Porcelli's sentencing is scheduled this afternoon in East St. Louis, Ill. He is to be sentenced for conspiracy, mail fraud and wire fraud in connection with a telemarketing operation that targeted consumers with credit problems with phony promises for a MasterCard for a fee of $159 to $200.
The operation, with headquarters in Largo, used teams of telemarketers in boiler rooms in the United States, Canada, the Caribbean and India, and defrauded more than 165,000 people, according to charges Porcelli pleaded guilty to in May. Victims who thought they were paying for a MasterCard ended up with a dummy card backed with a phony magnetic strip, while Porcelli and his associates made off with $12.5-million, according to court records.
Porcelli bought a $6.27-million Belleair mansion and poured $500,000 a year into his Tampa Bay Smokers, a fast-pitch softball team that won world championships in 1996 and 1998.
Now, as the government seeks to put him behind bars for a term of between 151/2 and 191/2 years, Porcelli is jockeying to reduce his prison time, pointing to his cooperation with an ongoing criminal investigation by the U.S. Attorney's Office in Tampa.
The investigation, begun by U.S. Postal Inspectors and the Department of Financial Services, focuses on credit counseling and mortgage loans by the Safe Harbour Foundation and Silverstone Lending, which Porcelli and others set up in 2005.

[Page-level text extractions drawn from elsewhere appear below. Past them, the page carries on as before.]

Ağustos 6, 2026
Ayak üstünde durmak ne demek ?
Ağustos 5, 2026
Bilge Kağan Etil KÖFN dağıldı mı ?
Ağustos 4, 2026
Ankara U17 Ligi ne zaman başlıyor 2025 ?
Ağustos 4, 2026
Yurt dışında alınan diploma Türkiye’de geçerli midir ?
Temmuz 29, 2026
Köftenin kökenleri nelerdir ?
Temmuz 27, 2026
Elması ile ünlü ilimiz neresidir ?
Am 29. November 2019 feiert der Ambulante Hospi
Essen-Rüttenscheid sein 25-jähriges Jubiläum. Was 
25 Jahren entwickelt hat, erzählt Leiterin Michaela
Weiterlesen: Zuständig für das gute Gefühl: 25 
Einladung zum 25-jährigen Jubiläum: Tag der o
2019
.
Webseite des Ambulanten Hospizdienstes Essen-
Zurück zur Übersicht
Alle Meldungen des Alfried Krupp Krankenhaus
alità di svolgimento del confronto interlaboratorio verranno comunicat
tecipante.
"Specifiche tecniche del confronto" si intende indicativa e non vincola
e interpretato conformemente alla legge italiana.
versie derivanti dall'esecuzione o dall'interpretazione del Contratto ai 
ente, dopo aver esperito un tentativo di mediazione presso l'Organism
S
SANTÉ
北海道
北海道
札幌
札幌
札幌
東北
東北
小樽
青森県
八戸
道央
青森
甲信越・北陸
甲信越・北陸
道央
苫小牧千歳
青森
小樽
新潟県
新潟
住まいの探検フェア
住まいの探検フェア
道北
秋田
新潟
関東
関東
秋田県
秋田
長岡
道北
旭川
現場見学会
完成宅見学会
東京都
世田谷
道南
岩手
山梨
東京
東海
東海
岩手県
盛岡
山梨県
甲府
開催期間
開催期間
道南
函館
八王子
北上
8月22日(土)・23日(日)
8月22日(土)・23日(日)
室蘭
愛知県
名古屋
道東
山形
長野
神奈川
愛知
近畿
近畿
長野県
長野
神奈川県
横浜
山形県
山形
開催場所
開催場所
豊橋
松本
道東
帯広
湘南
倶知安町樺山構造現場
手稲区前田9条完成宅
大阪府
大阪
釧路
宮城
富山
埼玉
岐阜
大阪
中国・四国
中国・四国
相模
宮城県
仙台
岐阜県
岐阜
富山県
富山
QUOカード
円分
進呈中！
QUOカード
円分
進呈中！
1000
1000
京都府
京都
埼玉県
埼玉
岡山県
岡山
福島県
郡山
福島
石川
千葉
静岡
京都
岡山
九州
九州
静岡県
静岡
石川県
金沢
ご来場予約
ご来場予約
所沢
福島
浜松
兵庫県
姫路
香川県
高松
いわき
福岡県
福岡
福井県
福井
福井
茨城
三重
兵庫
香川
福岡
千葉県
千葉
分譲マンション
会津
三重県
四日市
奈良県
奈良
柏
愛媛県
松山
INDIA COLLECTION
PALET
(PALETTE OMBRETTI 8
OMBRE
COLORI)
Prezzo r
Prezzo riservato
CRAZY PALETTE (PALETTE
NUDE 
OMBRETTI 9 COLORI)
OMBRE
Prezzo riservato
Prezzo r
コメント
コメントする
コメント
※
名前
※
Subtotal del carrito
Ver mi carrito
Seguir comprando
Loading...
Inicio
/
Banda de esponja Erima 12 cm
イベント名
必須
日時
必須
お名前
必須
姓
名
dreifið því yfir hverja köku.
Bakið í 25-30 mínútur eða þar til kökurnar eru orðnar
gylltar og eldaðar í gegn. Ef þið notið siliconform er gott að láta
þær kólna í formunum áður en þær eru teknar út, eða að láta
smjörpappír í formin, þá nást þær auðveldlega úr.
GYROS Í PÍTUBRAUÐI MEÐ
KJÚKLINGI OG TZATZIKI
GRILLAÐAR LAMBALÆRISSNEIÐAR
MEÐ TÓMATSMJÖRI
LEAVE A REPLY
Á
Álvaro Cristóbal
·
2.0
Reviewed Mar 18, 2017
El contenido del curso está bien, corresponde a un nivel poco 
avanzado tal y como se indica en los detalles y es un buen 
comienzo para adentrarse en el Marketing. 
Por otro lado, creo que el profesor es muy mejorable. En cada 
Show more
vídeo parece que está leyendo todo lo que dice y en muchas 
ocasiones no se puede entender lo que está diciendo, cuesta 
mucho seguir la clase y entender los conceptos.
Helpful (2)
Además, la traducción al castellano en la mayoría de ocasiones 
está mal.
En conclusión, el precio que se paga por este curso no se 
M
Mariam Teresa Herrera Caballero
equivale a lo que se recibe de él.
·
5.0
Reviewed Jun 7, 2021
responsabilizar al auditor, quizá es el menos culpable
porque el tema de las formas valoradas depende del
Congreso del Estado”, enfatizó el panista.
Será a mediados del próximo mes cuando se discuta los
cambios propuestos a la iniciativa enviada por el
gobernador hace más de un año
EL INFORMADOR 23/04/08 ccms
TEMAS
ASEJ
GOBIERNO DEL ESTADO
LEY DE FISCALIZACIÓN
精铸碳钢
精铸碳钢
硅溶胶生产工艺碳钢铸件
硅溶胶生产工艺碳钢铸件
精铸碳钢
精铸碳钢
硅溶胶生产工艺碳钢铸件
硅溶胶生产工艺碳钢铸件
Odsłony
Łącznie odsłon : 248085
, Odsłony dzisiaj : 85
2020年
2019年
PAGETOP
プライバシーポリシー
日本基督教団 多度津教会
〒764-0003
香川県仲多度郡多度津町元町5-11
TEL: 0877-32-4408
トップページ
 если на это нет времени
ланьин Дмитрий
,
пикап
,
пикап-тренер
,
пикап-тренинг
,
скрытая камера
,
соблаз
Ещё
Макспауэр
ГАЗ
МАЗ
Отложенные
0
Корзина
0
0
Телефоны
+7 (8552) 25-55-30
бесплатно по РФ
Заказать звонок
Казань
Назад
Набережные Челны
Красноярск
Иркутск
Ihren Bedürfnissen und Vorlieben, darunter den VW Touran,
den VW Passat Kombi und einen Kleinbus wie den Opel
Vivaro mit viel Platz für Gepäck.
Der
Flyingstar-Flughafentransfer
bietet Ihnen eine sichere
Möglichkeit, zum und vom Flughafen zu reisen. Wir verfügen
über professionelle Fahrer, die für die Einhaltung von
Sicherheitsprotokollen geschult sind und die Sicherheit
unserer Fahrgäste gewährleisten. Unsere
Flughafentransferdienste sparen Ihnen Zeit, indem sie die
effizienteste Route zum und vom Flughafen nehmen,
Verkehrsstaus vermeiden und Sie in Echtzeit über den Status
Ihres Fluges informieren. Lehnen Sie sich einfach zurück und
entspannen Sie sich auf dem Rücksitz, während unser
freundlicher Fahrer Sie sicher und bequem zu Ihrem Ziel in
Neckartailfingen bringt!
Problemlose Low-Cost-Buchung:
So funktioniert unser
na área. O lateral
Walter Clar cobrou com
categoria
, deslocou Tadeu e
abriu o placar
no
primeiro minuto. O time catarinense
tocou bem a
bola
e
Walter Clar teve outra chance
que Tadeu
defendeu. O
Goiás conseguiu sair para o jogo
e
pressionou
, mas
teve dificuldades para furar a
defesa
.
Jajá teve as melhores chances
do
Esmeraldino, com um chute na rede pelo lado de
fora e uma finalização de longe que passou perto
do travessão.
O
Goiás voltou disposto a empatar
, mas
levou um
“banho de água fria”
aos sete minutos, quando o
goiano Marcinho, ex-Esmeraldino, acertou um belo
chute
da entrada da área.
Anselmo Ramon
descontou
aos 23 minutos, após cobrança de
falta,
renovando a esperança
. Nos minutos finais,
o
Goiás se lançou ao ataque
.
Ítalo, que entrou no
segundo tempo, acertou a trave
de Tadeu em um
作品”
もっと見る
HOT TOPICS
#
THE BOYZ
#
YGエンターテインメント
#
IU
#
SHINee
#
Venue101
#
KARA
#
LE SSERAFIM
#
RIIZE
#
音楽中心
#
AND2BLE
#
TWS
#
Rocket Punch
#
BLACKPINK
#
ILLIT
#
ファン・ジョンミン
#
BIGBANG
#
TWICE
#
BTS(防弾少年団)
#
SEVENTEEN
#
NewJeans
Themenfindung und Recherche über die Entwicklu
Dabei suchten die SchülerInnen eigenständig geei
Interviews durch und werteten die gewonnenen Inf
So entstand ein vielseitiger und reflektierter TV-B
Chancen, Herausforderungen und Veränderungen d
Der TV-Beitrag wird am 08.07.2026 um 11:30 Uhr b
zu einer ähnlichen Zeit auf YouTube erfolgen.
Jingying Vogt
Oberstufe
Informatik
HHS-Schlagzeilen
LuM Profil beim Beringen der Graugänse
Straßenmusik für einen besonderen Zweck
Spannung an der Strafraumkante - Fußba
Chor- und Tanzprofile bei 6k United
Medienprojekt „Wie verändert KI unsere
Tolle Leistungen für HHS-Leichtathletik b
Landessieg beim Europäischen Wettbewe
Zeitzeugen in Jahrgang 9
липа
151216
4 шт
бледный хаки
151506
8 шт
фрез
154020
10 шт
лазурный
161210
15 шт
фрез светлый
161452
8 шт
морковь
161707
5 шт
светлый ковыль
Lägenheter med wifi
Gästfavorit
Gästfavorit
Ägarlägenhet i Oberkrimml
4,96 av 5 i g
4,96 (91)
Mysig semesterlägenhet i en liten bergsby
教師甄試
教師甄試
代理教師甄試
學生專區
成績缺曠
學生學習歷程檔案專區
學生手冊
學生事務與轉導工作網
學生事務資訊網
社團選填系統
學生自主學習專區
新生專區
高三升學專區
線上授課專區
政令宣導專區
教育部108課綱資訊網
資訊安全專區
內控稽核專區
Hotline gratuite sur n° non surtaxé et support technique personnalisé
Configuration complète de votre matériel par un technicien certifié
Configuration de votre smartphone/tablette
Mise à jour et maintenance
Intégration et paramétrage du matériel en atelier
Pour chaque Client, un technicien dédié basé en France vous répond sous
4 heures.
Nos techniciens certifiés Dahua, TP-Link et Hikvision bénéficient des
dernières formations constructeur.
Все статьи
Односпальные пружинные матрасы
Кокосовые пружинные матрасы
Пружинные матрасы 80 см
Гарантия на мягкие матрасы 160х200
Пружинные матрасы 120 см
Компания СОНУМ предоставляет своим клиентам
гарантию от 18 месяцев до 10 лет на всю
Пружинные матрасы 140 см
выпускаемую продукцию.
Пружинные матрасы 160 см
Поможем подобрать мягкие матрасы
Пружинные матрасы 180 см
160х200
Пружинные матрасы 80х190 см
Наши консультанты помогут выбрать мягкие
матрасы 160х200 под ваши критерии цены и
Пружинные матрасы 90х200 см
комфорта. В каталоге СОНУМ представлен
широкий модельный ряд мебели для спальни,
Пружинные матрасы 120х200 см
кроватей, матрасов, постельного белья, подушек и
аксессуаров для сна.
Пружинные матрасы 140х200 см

According to a federal lawsuit filed by several homeowners this month, Safe Harbour used false promises to attract homeowners hit with foreclosure, then referred them to Silverstone, which used illegal fees and usurious interest rates to "steal the equity in their homes."
Regarding the telemarketing charges, Porcelli argues that federal officials have overstated the seriousness of his offense by highlighting the number of victims and total amount taken. He contends that the typical victim lost no more than $200, so no one was driven to the poorhouse.
"This is not a situation where anyone was left destitute," Cacciatore said.
Moreover, Porcelli says only a small percentage of the $12.5-million stolen in the telemarketing scheme went into his pocket.
Large amounts of cash went into "the payment of salaries of employees who believed they were operating and working in a legal and legitimate business," Cacciatore says in his motion.
Additionally, the lawyer says, 75 to 85 percent of the gross receipts realized in the telemarketing fraud were paid not to Porcelli but to Assail Inc., a Nevada corporation that partnered with Porcelli in the offer of bogus credit cards.
Cacciatore also says that Porcelli has taken an important step in his rehabilitation by overcoming a long-standing addiction to marijuana. Porcelli used marijuana "almost on a daily basis since he was 17," Cacciatore says, but stopped using it in April, after his initial court appearance on the fraud charges.
Said Cacciatore: "For someone to have an addiction for that long and to go cold turkey, I think is very remarkable."